Viewing Angles, Uniformity, Response & Lag
To learn how we measure screen uniformity, please click here.
VA screens don’t typically do that well in our off-axis viewing tests. Performance falls somewhere between IPS and TN in that regard. You can see that detail is preserved well, but there is a significant light falloff and color shifts towards red. The same behavior is present in both the horizontal and vertical planes. In actual use, the curve might help mitigate this slightly, but at 4000mm, its radius is pretty subtle.
Screen Uniformity
Our C2783FQ sample shows excellent screen uniformity in the black, white, and color tests. In fact, all the VA panels here look pretty good. This contributes significantly to the excellent ANSI contrast result we saw earlier. To find such quality in a value-priced display speaks positively of AOC’s reputation. We’ve measured a few premium screens that didn’t look this good.

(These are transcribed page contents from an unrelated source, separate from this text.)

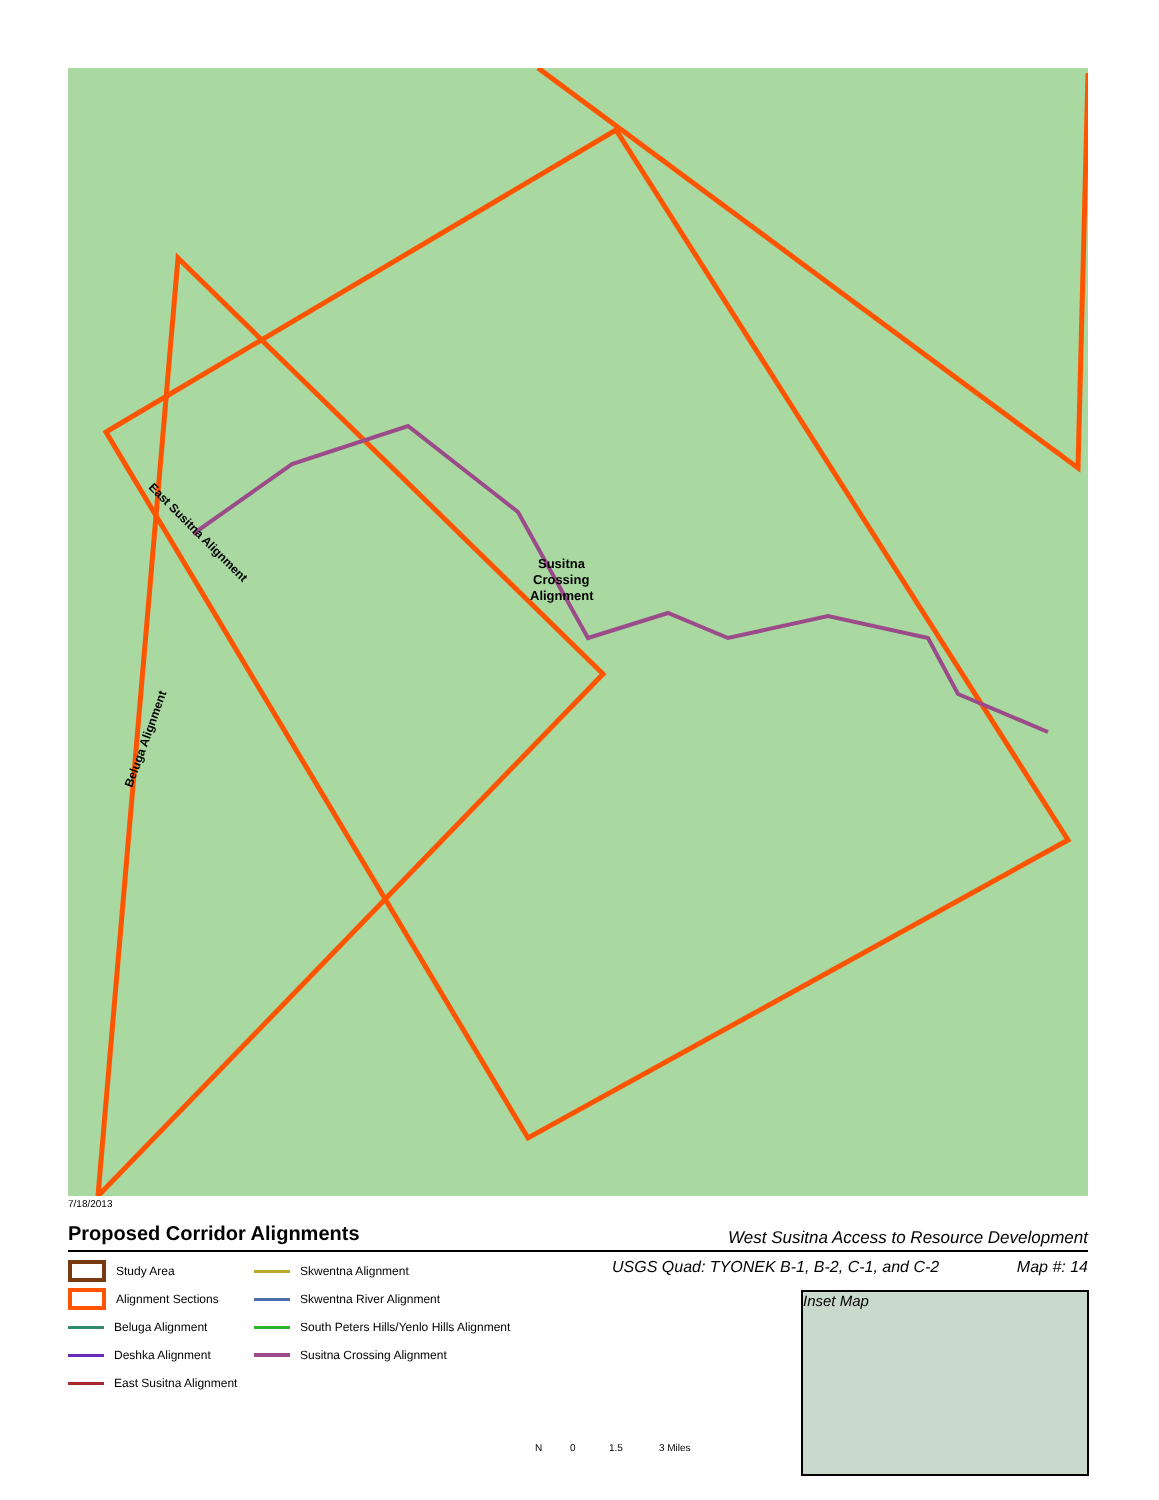Susitna
Crossing
Alignment
East Susitna Alignment
Beluga Alignment
7/18/2013
Proposed Corridor Alignments West Susitna Access to Resource Development
USGS Quad: TYONEK B-1, B-2, C-1, and C-2 Map #: 14
Study Area
Skwentna Alignment
Alignment Sections
Skwentna River Alignment
Beluga Alignment
South Peters Hills/Yenlo Hills Alignment
Deshka Alignment
Susitna Crossing Alignment
East Susitna Alignment
Inset Map
N 0 1.5 3 Miles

Pixel Response & Input Lag
Please click here to read up on our pixel response and input lag testing procedures.
Without adaptive refresh and at least 100Hz, gamers aren’t likely to want the C2783FQ. But for those looking to buy into the curve as cheaply as possible, it makes a decent gaming screen. The draw time is what you'd expect for a business-class monitor, but input lag is quite low for a 60Hz panel. It takes the title of “best of the rest” as only the higher refresh rates of the C3583FQ and Z35 can top it.